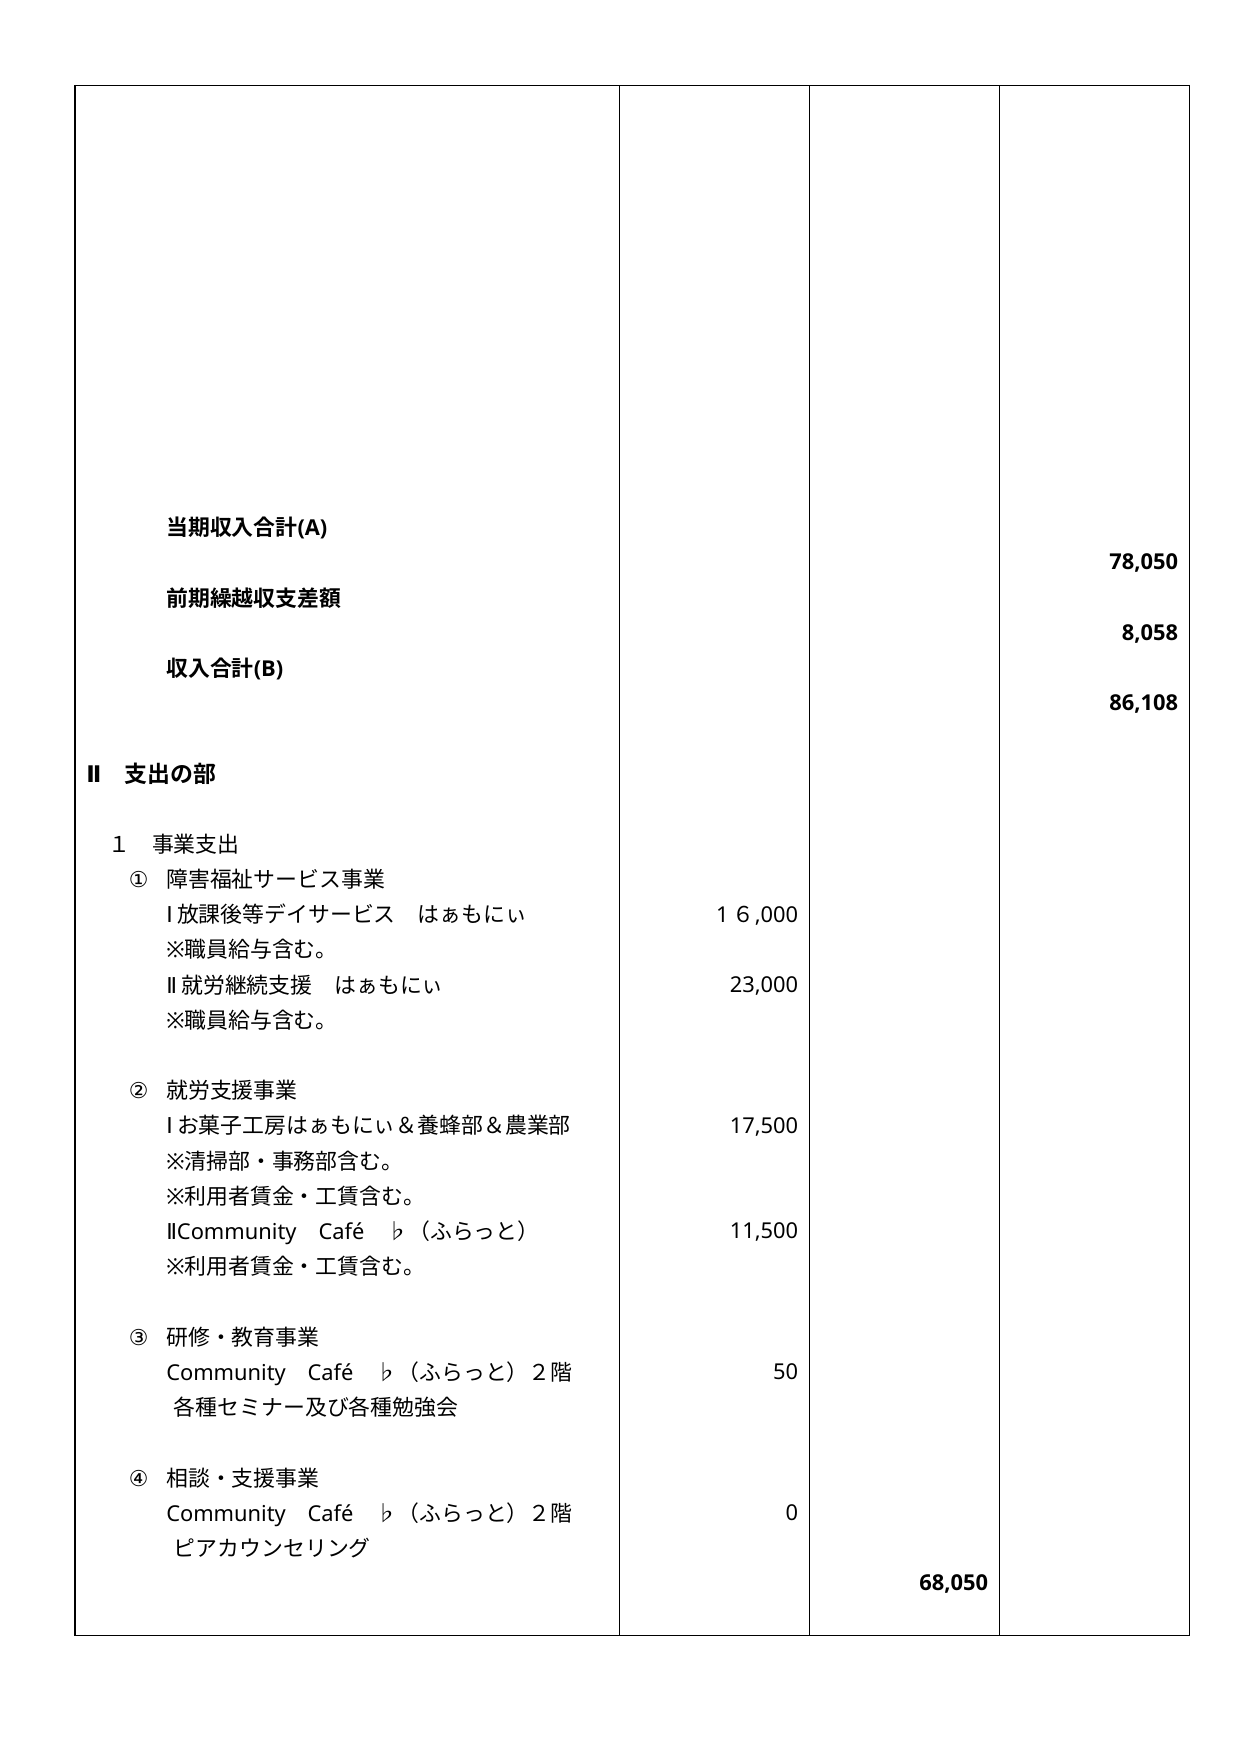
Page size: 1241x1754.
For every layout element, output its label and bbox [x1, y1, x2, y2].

table_header [620, 86, 809, 1635]
table_header [1000, 86, 1189, 1635]
table_header [810, 86, 999, 1635]
table_header [76, 86, 619, 1635]
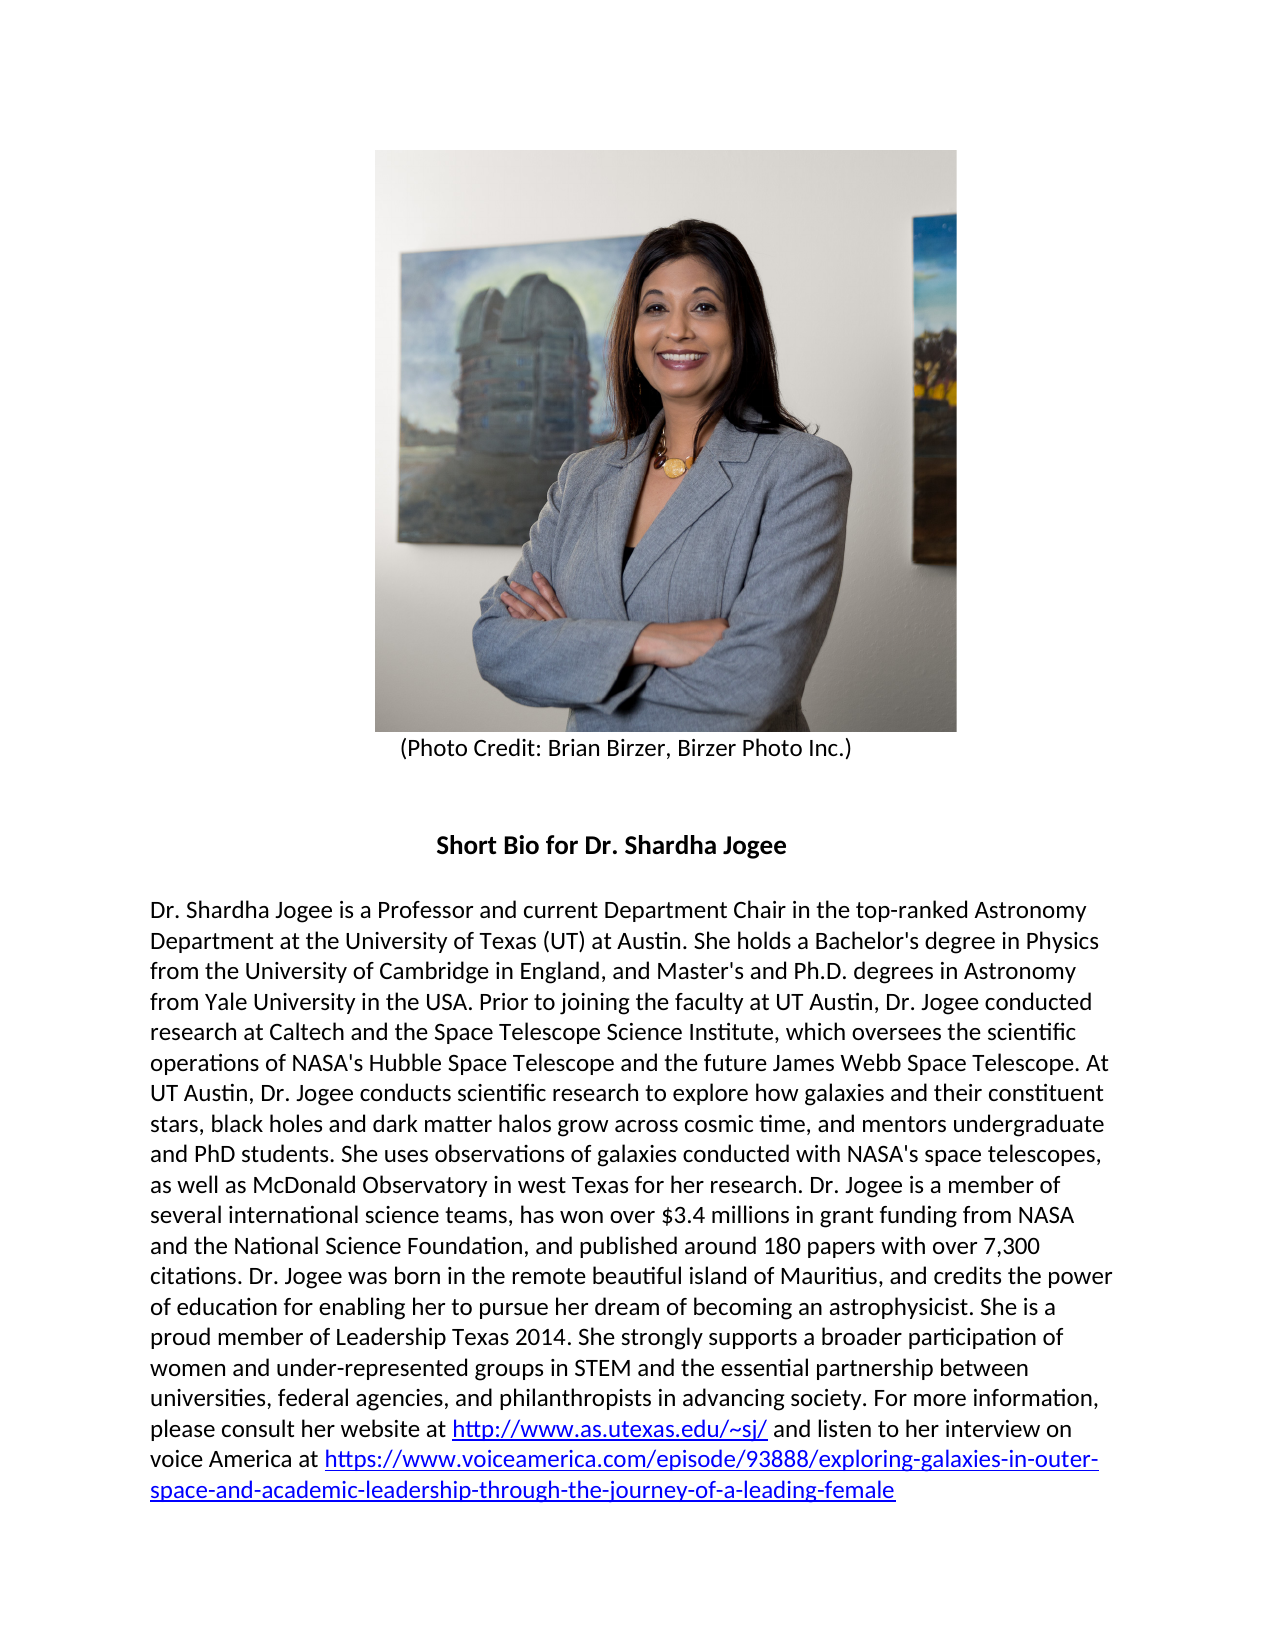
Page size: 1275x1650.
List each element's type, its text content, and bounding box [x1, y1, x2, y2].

picture [375, 150, 957, 732]
text Short Bio for Dr. Shardha Jogee [300, 828, 1116, 861]
text (Photo Credit: Brian Birzer, Birzer Photo Inc.) [375, 732, 1116, 762]
text Dr. Shardha Jogee is a Professor and current Department Chair in the top-ranked Astronomy Department at the University of Texas (UT) at Austin. She holds a Bachelor's degree in Physics from the University of Cambridge in England, and Master's and Ph.D. degrees in Astronomy from Yale University in the USA. Prior to joining the faculty at UT Austin, Dr. Jogee conducted research at Caltech and the Space Telescope Science Institute, which oversees the scientific operations of NASA's Hubble Space Telescope and the future James Webb Space Telescope. At UT Austin, Dr. Jogee conducts scientific research to explore how galaxies and their constituent stars, black holes and dark matter halos grow across cosmic time, and mentors undergraduate and PhD students. She uses observations of galaxies conducted with NASA's space telescopes, as well as McDonald Observatory in west Texas for her research. Dr. Jogee is a member of several international science teams, has won over $3.4 millions in grant funding from NASA and the National Science Foundation, and published around 180 papers with over 7,300 citations. Dr. Jogee was born in the remote beautiful island of Mauritius, and credits the power of education for enabling her to pursue her dream of becoming an astrophysicist. She is a proud member of Leadership Texas 2014. She strongly supports a broader participation of women and under-represented groups in STEM and the essential partnership between universities, federal agencies, and philanthropists in advancing society. For more information, please consult her website at http://www.as.utexas.edu/~sj/ and listen to her interview on voice America at https://www.voiceamerica.com/episode/93888/exploring-galaxies-in-outer-space-and-academic-leadership-through-the-journey-of-a-leading-female [150, 894, 1116, 1505]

===============

### Exercise requirements
From the first line of the records through the line containing "Page size: 1275x1650.", please output exactly those lines and nothing more, leaving out the pictures.

### Solved problem
Page size: 1241x1754.
For every layout element, output its label and bbox [x1, y1, x2, y2].

table_header [620, 86, 809, 1635]
table_header [1000, 86, 1189, 1635]
table_header [810, 86, 999, 1635]
table_header [76, 86, 619, 1635]
Page size: 1275x1650.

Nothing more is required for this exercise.